Expanding the selection of overscans to all fields I find that 4.9% of observations have overscan residual RMS > 1 (or 1164209 of the 23779536 ZTF frames). The distribution of values over all fields shows significantly higher fractions of bad overscans in fields toward the Galactic plane. This was expected due to the concentration of bright foreground stars in those fields.

The spatial density distribution of frames with bad overscans values.
The colour scale here ranges from 1% (dark blue) to 15% (dark red).

The worst fields are 333, 803, which have 22%, 17% bad overscan values, respectively.

Selecting Good Photometry

The original data that lead to the discovery of bad overscan data was a lightcurve that showed significant negative dips (suggesting an eclipsing binary) that were clearly not real. Here we present the photometry vs the overscan fit rms values for two of these objects in field 848 (CCD 13, quadrant 1, r-band) that were affected in this way.

Photometry for two sources affected by bad overscan fits.

As we can see the presence of poor overscan fits (large RMS) does not necessarily lead to bad photometry. The reason for this is likely that, as long as the backgound of a source is relatively smooth across the apperture, the flux measurement is OK even if the background is over subtracted. However, if the background changes rapidly the fit and resulting photometry will be inaccurate.

Earlier work had suggested the the reduced chi square fit of the PSF was a strong disciminator of bad photometry. Hence we look at this values for the two lightcurves above.

The variation in the measured magnitude with PSF fit chi square. Left: All data. Right: zoomed into the good values.

In the above figure we see that the poor fits values strongly correlate with deviation from the expected values. At chi < 3, the photometry is generally consistent.

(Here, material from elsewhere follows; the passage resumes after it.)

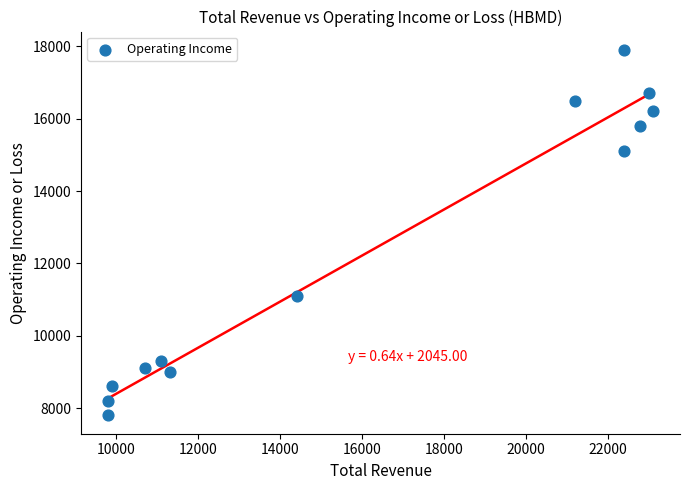

What Y value in the scatter plot is closest to 12850?

11100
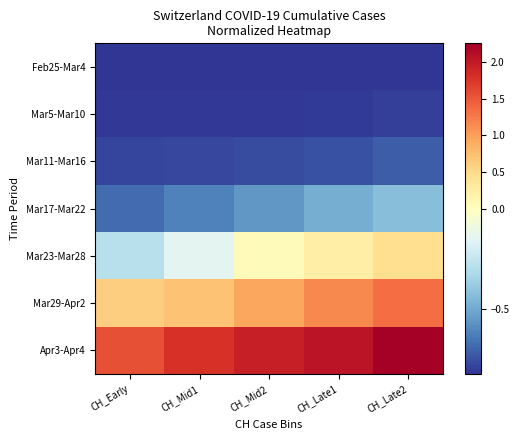

Rank the series at CH_Late2 from lowest to highest value.

Feb25-Mar4, Mar5-Mar10, Mar11-Mar16, Mar17-Mar22, Mar23-Mar28, Mar29-Apr2, Apr3-Apr4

To further investigate how bad data may be found we look at all the photometry for sources with r < 18 in the quadrant affected bad overscan data (Field 848, CCD 13, quadrant 1, r-band). We match each source with PS1 photometry and look at the scatter.

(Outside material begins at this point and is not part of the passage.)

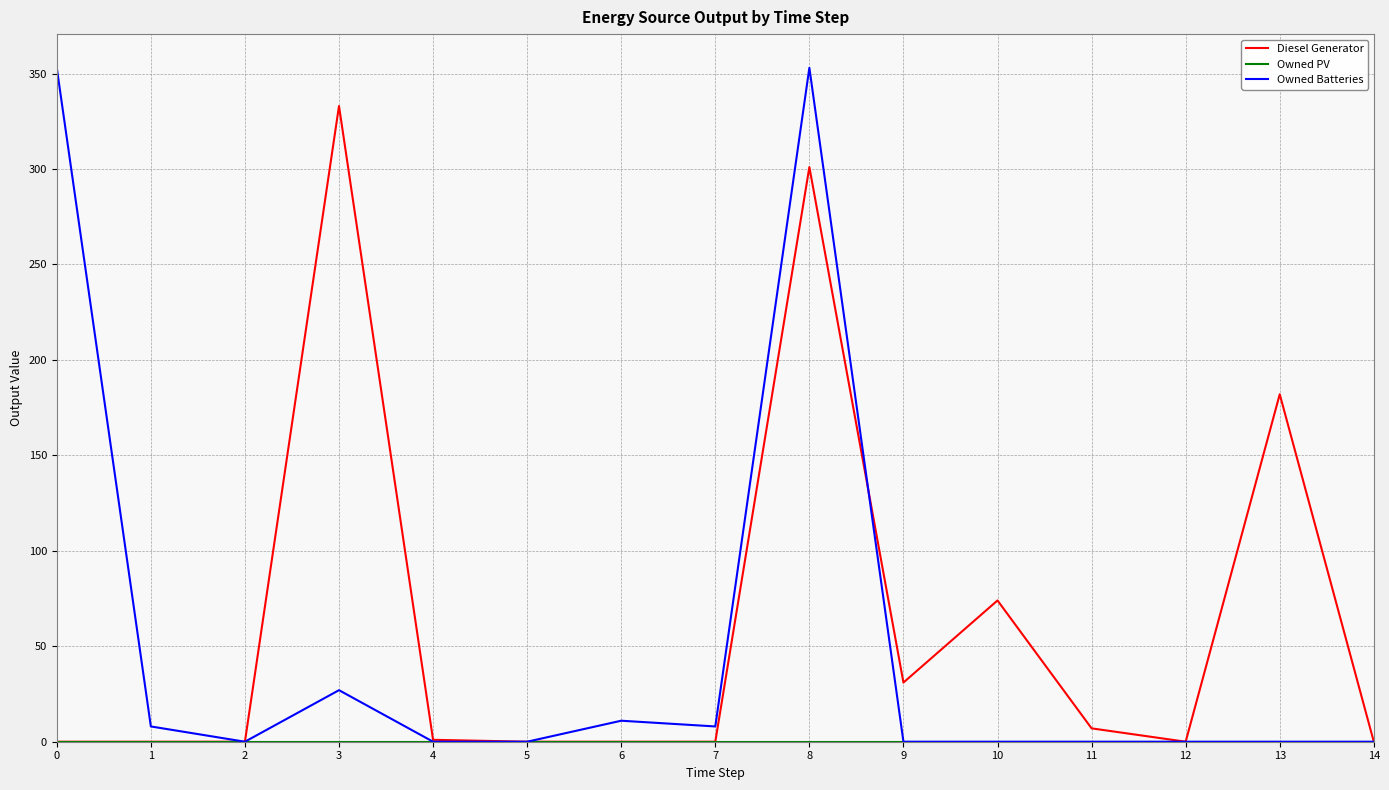

The value of Owned Batteries at 4 is 0. True or false?

True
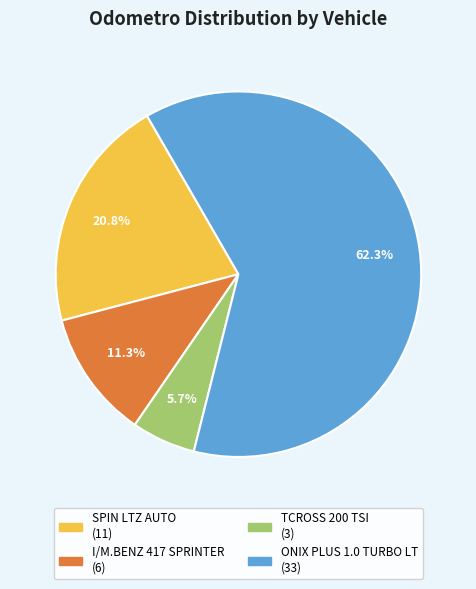

To the nearest percent, what is the combined percentage of SPIN LTZ AUTO and TCROSS 200 TSI?

26%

The distribution in photometric measurements with chi value for all objects in one field (Field 848, CCD 13, quadrant 1, r-band). Left: The full range of chi values. Right: The zoomed distribution.

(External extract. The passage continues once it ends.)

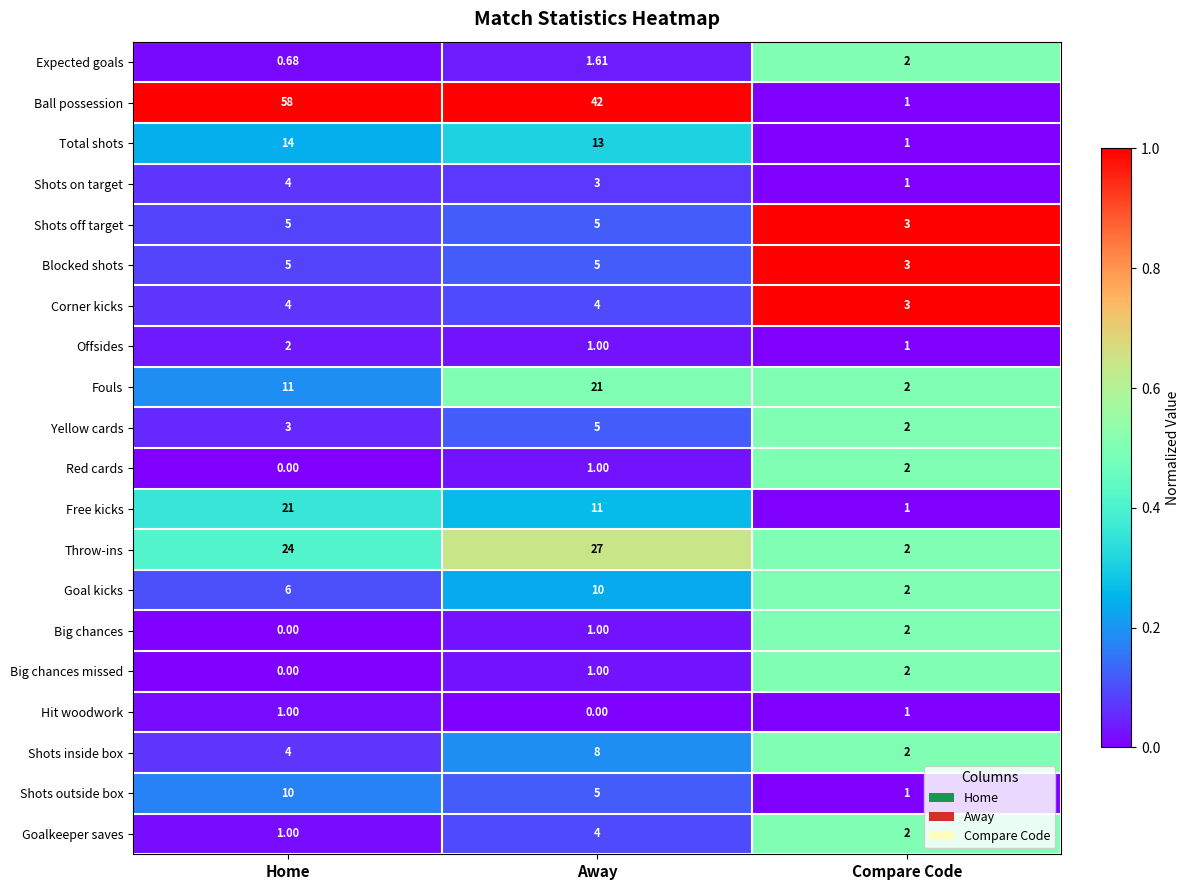

Which category has the lowest value in the Big chances series?

Home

In the plot above we see that only a small fraction of sources exhibit the trend in magnitudes with very large chi values (> 10). The right figure shows that there is significant agreement between PS1 and ZTF photometry for chi < 3. However, there is significant tail of data that shows a fainter PS1 magnitude. This is probably due to PS1 data being less blended than ZTF.

Investigating the spatial distribution of the sources with (r_ztf - r_ps1) < 0.1 suggests that the are more commonly on the edges of fields. Looking the spatial chi distribution it was found that the edge sources had higher average values. This is consistent with the edge sources having greater scatter as found earlier.

To investigate whether the distribution of magnitude variations vs chi from the single filter and quadrant for fields 848 was similar for other filters and quadrants, I extracted the same data for all quadrants of Field 296 (in both g and r).

The distribution in 500000 photometric measurements with chi value for sources in field 296. Left: g-band photometry. Right: r-band photometry.

The field 296 photometry and chi is similar to the field 848 photometry but does not exhibit the tail of positive values related to the bad overscan fits. The g-band and r-band distributions are similar. In both cases there is the suggestion of good photometry (|mag_ztf-mag_ps1| < 0.1) for chi values up to 3 or more. However, a large number of bad photometric values (mag_ztf-mag_ps1 < -0.1) are seen.

The distribution in 500000 photometric measurements with chi value for sources in field 296 after removing likely PS1 galaxies. Left: g-band photometry. Right: r-band photometry.

We performed same procedure after removing likely galaxies (score < 0.5) from the PS1 matches. The result is much more symetric, as expected. The galaxies have fainter PS1 PSF mags due to the PS1 apperture containing a smaller fraction of the galaxy light. Most of remaining outliers (|mag_ztf-mag_ps1| > 0.1) are expected to be mainly variables stars and QSOs. However, some of the remaining detections are likely to be galaxies missed by the PS1 selection as well as other noisy data.